I’m trying to figure out how to make sure that a custom CoW collection struct I’m implementing can safely be declared Sendable (albeit with @unchecked.) I found an older thread on the topic, but wasn’t sure of the etiquette here about reawakening old threads, so I’m starting a new one.
I understand that the idiom using isKnownUniquelyReferenced() is thread-safe as long as there aren’t concurrent mutating calls to the same copy of the struct. And from what I’ve read, structs passed between Tasks are copied instead of passed by reference.
…but, then I considered that a Sendable class instance might contain an instance of my struct, which would allow two threads to have references to that object and thus mutate the struct concurrently. (Or is that ruled out because Sendable classes can’t have var properties?)
If that’s true, then how does one adapt the CoW idiom for sendability? I’d hate to have to put mutexes and locks all over the implementation. Can I make the internal state reference atomic?
In order to be Sendable, a class needs to protect its mutable state with some form of synchronization, such as a Mutex. One of the benefits of value types is that they tend to require less manual synchronization, but once you put them inside a reference type you're getting reference type behavior, which includes that.
David's given the general answer, but since you're specifically talking about CoW, it's important to clarify that there's an important exception for unique references. If (1) there's a duration in which you know that you have the only reference to an object, and (2) all such durations are well-ordered with all other accesses to that object, then you do not need synchronization to read or write that object's stored properties during that duration. And it happens to be true that exclusivity and Swift's concurrency safety establish those two guarantees for an object referenced by a memory location that an inout parameter (including self in a mutating method) has been bound to, if isKnownUniquelyReferenced returns true for that location, as long as you never write to the object except within such scopes.

········

* _Check your understanding_
(a) From the forum thread on Sendable copy-on-write structs, list every sentence that ends with a question mark.
(b) Do the following statements agree with the forum thread on Sendable copy-on-write structs? Give yes or no for each, with the deciding words quoted from it. (i) Structs passed between Tasks are passed by reference. (ii) A class must guard its mutable state with some kind of synchronization to be Sendable. (iii) The poster chose to open a new thread instead of replying in the older one.

* _Data to examine_
········

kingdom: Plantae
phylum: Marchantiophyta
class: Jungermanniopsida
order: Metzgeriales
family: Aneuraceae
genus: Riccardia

········

* _Solutions to the tasks_
(a)
- "(Or is that ruled out because Sendable classes can’t have var properties?)"
- "If that’s true, then how does one adapt the CoW idiom for sendability?"
- "Can I make the internal state reference atomic?"

(b)
(i) No: "structs passed between Tasks are copied instead of passed by reference."
(ii) Yes: "In order to be Sendable, a class needs to protect its mutable state with some form of synchronization, such as a Mutex."
(iii) Yes: "wasn’t sure of the etiquette here about reawakening old threads, so I’m starting a new one."